Now let $a_k = 0,$ that is, $k$ is a positive integer and the $k$th term is a zero term. Let $r$ be the limit of the series in $(1),$ and consider $2^k r,$ which is the limit of the series
$$
2^k n + 2^{k-1} a_1 + 2^{k-2} a_2 + \cdots + 2^2 a_{k-2} + 2a_{k-1} + a_k + \frac{a_{k+1}}2 + \frac{a_{k+2}}{2^2} + \frac{a_{k+3}}{2^3} + \cdots.
$$
Thus $2^k r$ is the sum of an integer
$$
2^k n + 2^{k-1} a_1 + 2^{k-2} a_2 + \cdots + 2^2 a_{k-2} + 2a_{k-1} + a_k
$$
and the limit of the series
$$
\frac{a_{k+1}}2 + \frac{a_{k+2}}{2^2} + \frac{a_{k+3}}{2^3} + \cdots.
$$
Now there are two cases. 
In the first case, the limit of the series 
$\frac{a_{k+1}}2 + \frac{a_{k+2}}{2^2} + \frac{a_{k+3}}{2^3} + \cdots$ 
is $1,$ and therefore $2^k r$ is an integer,
$2^{k+1}r$ is an even integer, and $r \not\in \mathbb G.$
In the second case, the limit of the series 
$\frac{a_{k+1}}2 + \frac{a_{k+2}}{2^2} + \frac{a_{k+3}}{2^3} + \cdots$ 
is less than $1,$ and therefore 
$$
\lfloor 2^k r \rfloor = 2^k n + 2^{k-1} a_1 + 2^{k-2} a_2 + \cdots + 2^2 a_{k-2} + 2a_{k-1} + a_k.
$$
But since $a_k = 0,$ and all the other terms have at least one factor of $2,$
it follows that $\lfloor 2^k r \rfloor$ is even and that $r \not\in \mathbb G.$
So in either case $r \not\in \mathbb G.$
There is then no way for any real number to be in your desired set $\mathbb G.$
A: A number is even if it has a factor of $2$, and it is odd if it does not. There is no whole number that you can multiply by that will ‘delete’ a factor of two, so we have to look to rational numbers. Clearly $\frac12$ will ‘delete’ a factor of two when you multiply it by an even number, but we have a problem; the amount of times you have to multiply by $\frac12$ depends on the number of times $2$ appears in the unique factorisation of the even number you’re trying to make odd. If your number has a factor of $2^n$, you have to multiply by $\frac{1}{2^n}$ to make it odd. If you multiply by $\frac12$ too many times you will end up with a fraction, that is neither even nor odd, and not an integer, and clearly not desirable in this context (unless you really want to go the flooring route, but I’m not considering that here).

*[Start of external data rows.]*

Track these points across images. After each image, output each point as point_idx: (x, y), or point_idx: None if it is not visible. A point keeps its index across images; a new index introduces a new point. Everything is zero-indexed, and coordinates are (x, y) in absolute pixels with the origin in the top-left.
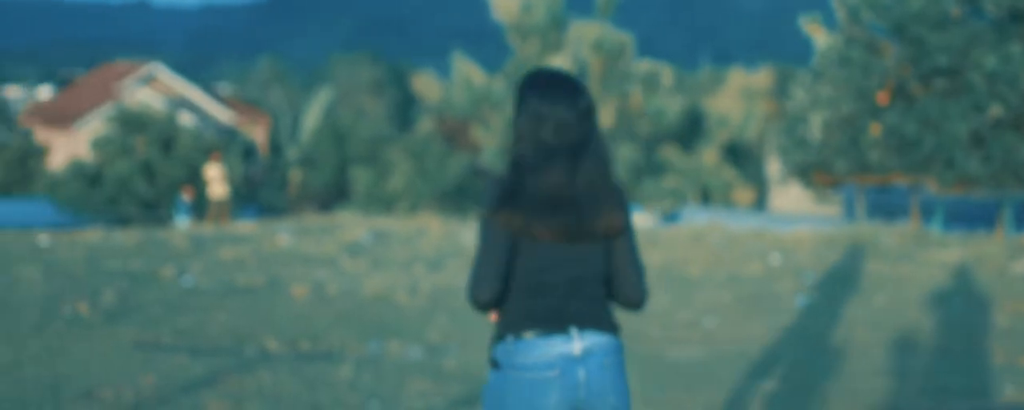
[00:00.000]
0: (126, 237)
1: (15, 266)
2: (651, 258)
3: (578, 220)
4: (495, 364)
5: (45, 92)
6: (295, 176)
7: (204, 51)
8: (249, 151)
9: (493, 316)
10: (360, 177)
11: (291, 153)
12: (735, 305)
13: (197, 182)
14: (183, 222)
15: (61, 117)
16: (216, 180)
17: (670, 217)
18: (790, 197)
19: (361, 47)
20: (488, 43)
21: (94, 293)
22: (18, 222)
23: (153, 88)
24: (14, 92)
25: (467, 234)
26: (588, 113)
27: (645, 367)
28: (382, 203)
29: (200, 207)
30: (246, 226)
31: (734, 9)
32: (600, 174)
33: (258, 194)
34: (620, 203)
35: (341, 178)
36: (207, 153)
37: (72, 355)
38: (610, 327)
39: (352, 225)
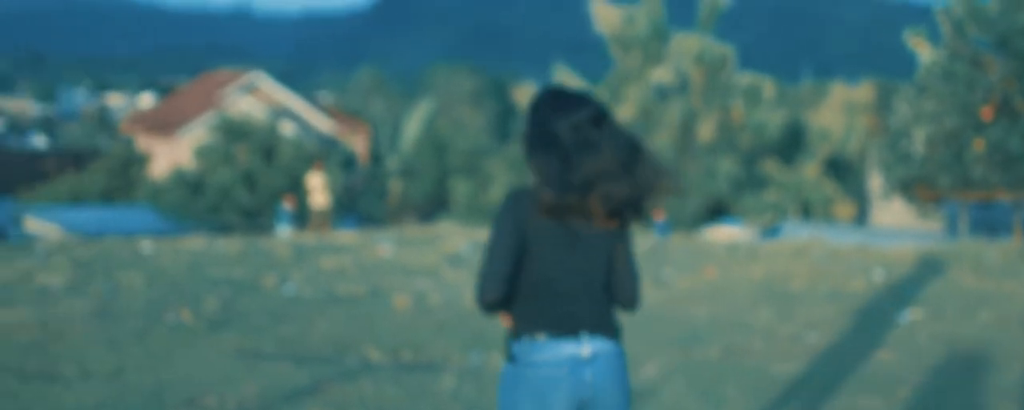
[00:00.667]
0: (228, 245)
1: (119, 273)
2: (752, 272)
3: (631, 189)
4: (511, 358)
5: (147, 100)
6: (395, 186)
7: (305, 60)
8: (349, 161)
9: (504, 320)
10: (460, 188)
11: (391, 163)
12: (838, 320)
13: (298, 191)
14: (284, 231)
15: (163, 125)
16: (318, 189)
17: (771, 231)
18: (892, 212)
19: (462, 57)
20: (590, 55)
21: (197, 301)
22: (121, 229)
23: (255, 97)
24: (116, 100)
25: None
26: (601, 115)
27: (748, 381)
28: (482, 214)
29: (301, 216)
30: (346, 236)
31: (836, 22)
32: (638, 149)
33: (358, 204)
34: (664, 169)
35: (441, 189)
36: (308, 162)
37: (175, 362)
38: (614, 333)
39: (452, 236)
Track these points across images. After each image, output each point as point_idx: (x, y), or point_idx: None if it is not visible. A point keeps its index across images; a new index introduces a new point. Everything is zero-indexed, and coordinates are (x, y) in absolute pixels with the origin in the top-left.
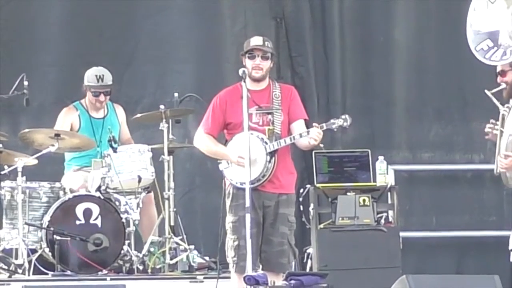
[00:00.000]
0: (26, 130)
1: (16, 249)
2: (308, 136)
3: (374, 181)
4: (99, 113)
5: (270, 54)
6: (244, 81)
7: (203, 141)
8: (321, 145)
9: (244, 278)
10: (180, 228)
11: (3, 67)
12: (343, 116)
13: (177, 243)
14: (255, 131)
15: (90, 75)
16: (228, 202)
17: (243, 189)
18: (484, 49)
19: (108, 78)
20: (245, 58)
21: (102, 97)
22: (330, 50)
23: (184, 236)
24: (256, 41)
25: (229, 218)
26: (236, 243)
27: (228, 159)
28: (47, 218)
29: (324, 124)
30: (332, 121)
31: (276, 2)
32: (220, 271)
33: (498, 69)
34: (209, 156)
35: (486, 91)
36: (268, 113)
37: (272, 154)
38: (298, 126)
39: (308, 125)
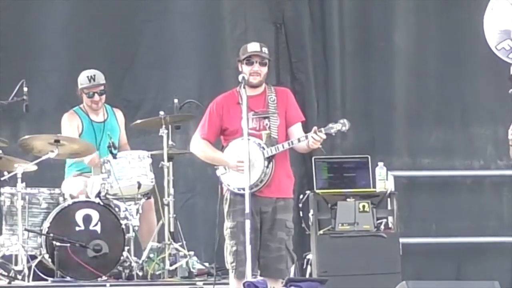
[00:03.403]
0: (26, 136)
1: (16, 255)
2: (308, 139)
3: (374, 187)
4: (99, 117)
5: (267, 60)
6: (244, 87)
7: (199, 147)
8: (320, 146)
9: (243, 284)
10: (180, 234)
11: (3, 73)
12: (341, 121)
13: (176, 249)
14: (252, 136)
15: (82, 77)
16: (225, 208)
17: (241, 195)
18: (506, 48)
19: (100, 77)
20: (243, 64)
21: (96, 97)
22: (330, 55)
23: (184, 242)
24: (253, 47)
25: (227, 224)
26: (234, 248)
27: (225, 165)
28: (46, 224)
29: (322, 129)
30: (330, 125)
31: (276, 7)
32: (219, 276)
33: None
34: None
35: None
36: (265, 118)
37: (269, 159)
38: (296, 130)
39: (306, 127)
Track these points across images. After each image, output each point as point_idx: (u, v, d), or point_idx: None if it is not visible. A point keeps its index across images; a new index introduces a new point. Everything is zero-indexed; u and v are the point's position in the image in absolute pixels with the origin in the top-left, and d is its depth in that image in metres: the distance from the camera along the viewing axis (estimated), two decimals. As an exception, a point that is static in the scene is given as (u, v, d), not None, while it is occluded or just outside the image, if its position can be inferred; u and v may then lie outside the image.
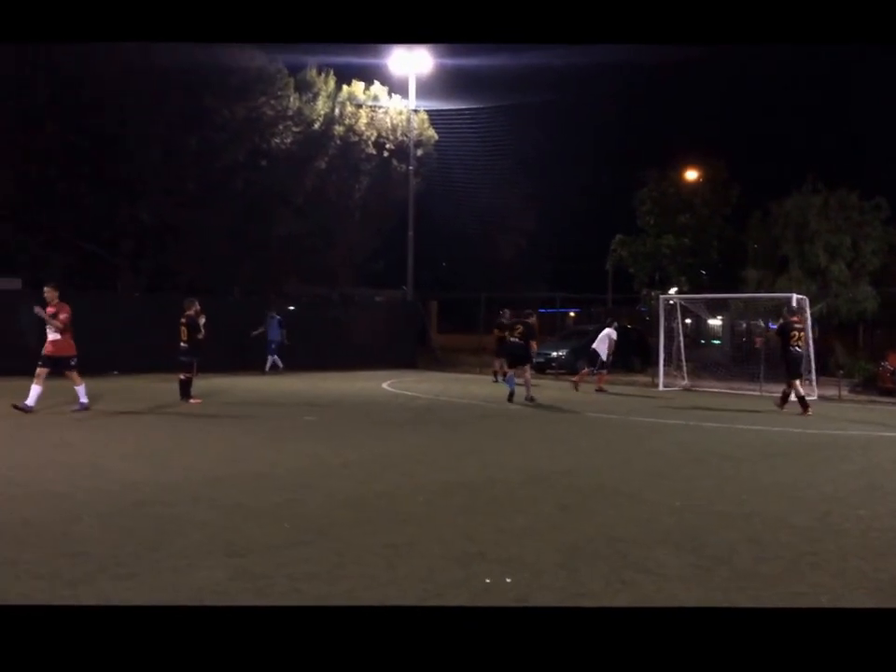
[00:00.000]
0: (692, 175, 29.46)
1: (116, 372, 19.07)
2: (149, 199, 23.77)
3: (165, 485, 7.20)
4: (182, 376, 13.93)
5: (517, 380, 15.49)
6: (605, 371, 18.40)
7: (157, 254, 25.67)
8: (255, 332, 21.27)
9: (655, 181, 28.16)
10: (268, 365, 21.37)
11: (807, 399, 14.74)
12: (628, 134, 46.22)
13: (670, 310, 20.62)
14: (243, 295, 25.85)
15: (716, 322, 26.04)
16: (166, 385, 15.08)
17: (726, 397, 17.82)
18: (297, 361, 22.09)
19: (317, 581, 4.68)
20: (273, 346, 21.42)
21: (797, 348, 14.50)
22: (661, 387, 19.30)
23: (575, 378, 18.59)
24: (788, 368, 14.52)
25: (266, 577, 4.73)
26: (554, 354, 23.82)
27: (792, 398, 14.49)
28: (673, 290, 26.03)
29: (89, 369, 18.13)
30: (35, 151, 22.01)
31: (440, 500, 6.89)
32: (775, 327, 16.54)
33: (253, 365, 21.18)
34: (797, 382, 14.40)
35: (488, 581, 4.74)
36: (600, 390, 17.95)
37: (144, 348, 19.48)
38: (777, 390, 17.26)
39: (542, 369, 22.89)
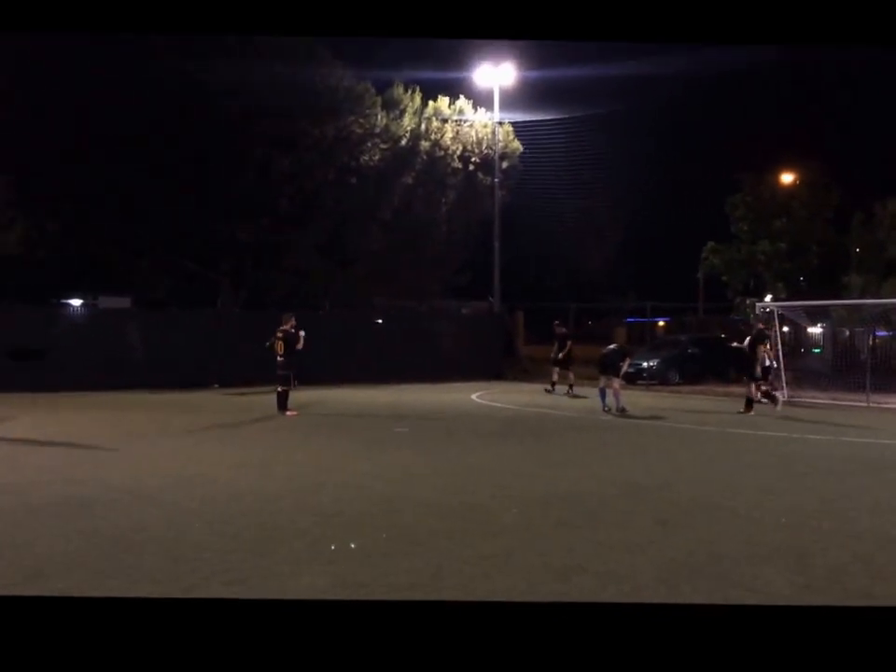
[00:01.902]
0: (788, 177, 28.57)
1: (217, 385, 19.75)
2: (245, 218, 24.57)
3: (268, 494, 7.43)
4: (280, 389, 14.30)
5: (608, 390, 15.34)
6: (759, 381, 17.95)
7: (253, 271, 26.51)
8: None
9: (749, 185, 27.43)
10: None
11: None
12: (720, 139, 45.21)
13: (767, 318, 20.02)
14: (334, 309, 26.40)
15: (816, 330, 25.10)
16: (265, 398, 15.53)
17: (829, 408, 17.17)
18: (386, 374, 22.38)
19: (416, 590, 4.75)
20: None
21: (765, 354, 16.04)
22: (759, 398, 18.71)
23: (760, 391, 18.02)
24: (752, 370, 15.91)
25: (366, 585, 4.83)
26: (645, 364, 23.38)
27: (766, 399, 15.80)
28: (769, 298, 25.26)
29: (192, 382, 18.94)
30: (140, 176, 23.06)
31: (534, 512, 6.88)
32: (883, 334, 16.39)
33: (347, 377, 21.53)
34: (753, 385, 15.91)
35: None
36: (759, 401, 17.50)
37: (243, 361, 20.09)
38: (885, 401, 16.56)
39: (633, 379, 22.53)
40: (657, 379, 23.07)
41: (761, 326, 16.70)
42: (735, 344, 17.19)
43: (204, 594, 4.62)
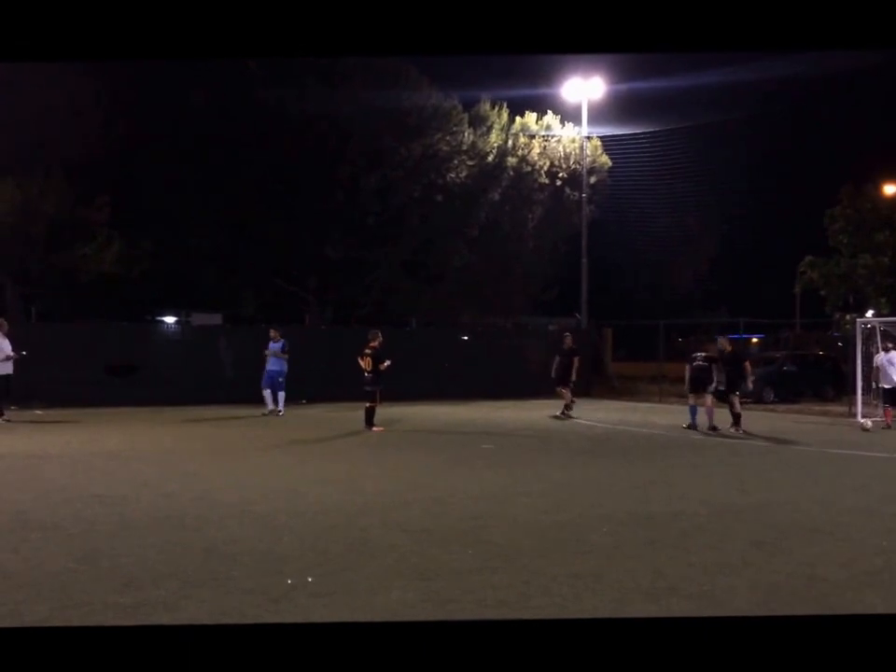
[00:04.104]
0: (890, 188, 27.41)
1: (304, 401, 20.11)
2: (333, 236, 25.08)
3: (355, 509, 7.50)
4: (368, 404, 14.47)
5: (699, 408, 14.98)
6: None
7: (340, 288, 27.00)
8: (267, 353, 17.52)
9: (849, 197, 26.41)
10: (269, 402, 17.32)
11: None
12: (816, 150, 43.73)
13: (868, 334, 19.15)
14: (420, 326, 26.61)
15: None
16: (351, 414, 15.73)
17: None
18: (472, 391, 22.37)
19: (505, 607, 4.71)
20: (281, 380, 17.31)
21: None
22: (858, 418, 17.89)
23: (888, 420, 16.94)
24: (736, 386, 15.25)
25: (455, 601, 4.81)
26: (739, 382, 22.67)
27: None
28: (870, 313, 24.21)
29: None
30: (231, 197, 23.87)
31: (624, 531, 6.75)
32: None
33: (434, 394, 21.58)
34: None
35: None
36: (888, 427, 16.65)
37: (329, 378, 20.43)
38: None
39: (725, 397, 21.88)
40: (751, 397, 22.33)
41: (729, 348, 15.99)
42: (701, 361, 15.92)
43: (292, 606, 4.69)
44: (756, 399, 22.21)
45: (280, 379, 17.30)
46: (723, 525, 7.08)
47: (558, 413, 17.91)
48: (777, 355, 25.94)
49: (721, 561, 5.80)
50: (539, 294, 30.60)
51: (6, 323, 15.87)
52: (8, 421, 15.03)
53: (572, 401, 18.04)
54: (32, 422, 15.32)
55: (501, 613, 4.60)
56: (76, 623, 4.38)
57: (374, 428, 14.28)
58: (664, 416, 18.15)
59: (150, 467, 10.12)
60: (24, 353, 15.87)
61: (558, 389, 18.27)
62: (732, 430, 14.78)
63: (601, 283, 33.03)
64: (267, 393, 17.35)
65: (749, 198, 43.10)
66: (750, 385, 15.53)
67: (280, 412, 17.23)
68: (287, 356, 17.38)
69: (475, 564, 5.65)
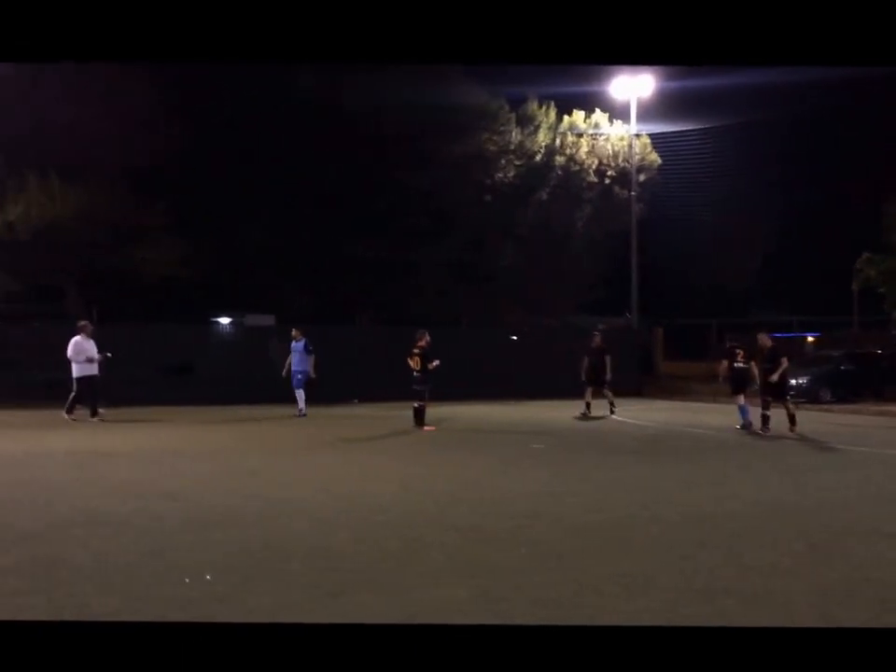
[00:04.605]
0: (951, 182, 26.62)
1: (356, 400, 20.37)
2: (382, 237, 25.32)
3: (407, 507, 7.61)
4: (416, 404, 14.60)
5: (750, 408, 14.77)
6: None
7: (390, 288, 27.22)
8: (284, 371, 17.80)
9: (907, 191, 25.73)
10: (301, 403, 17.46)
11: None
12: (875, 143, 42.58)
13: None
14: (470, 326, 26.66)
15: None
16: (402, 413, 15.88)
17: None
18: (521, 390, 22.36)
19: (557, 607, 4.74)
20: (300, 376, 17.49)
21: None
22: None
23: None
24: (781, 388, 14.55)
25: (506, 599, 4.86)
26: (793, 381, 22.26)
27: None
28: (931, 310, 23.58)
29: (333, 397, 19.62)
30: (286, 200, 24.27)
31: (675, 532, 6.72)
32: None
33: (483, 394, 21.63)
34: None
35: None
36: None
37: (380, 378, 20.64)
38: None
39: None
40: (807, 397, 21.90)
41: (769, 344, 14.97)
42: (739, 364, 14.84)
43: (347, 601, 4.79)
44: (812, 398, 21.80)
45: (299, 376, 17.43)
46: (777, 525, 7.01)
47: (606, 413, 17.84)
48: (835, 354, 25.38)
49: (775, 562, 5.75)
50: (589, 293, 30.45)
51: (90, 325, 16.36)
52: (83, 420, 15.63)
53: (612, 403, 17.97)
54: (97, 420, 15.81)
55: (552, 612, 4.63)
56: (142, 615, 4.55)
57: (425, 428, 14.40)
58: (716, 417, 17.92)
59: (210, 464, 10.38)
60: (110, 354, 16.28)
61: (588, 390, 18.03)
62: (778, 430, 14.53)
63: (652, 282, 32.67)
64: (299, 392, 17.42)
65: (805, 194, 42.19)
66: (775, 378, 14.40)
67: (300, 410, 17.31)
68: (312, 355, 17.51)
69: (525, 562, 5.70)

In general, there is no set of numbers that you can multiply any even number by to make it odd. But given the set of numbers that only have $2$ appearing in their unique prime factorisation $n$ times (that is, $2^n$ is a factor), multiplying by any number of the form $\frac{k}{2^n}$ where $k$ is an odd number will turn this even number into an odd number. This is the closest thing to what you’re after that I think you can achieve. 
Your intuition about it being “easier to create even numbers than odd numbers” is fairly reasonable, depending on how exactly you mean it.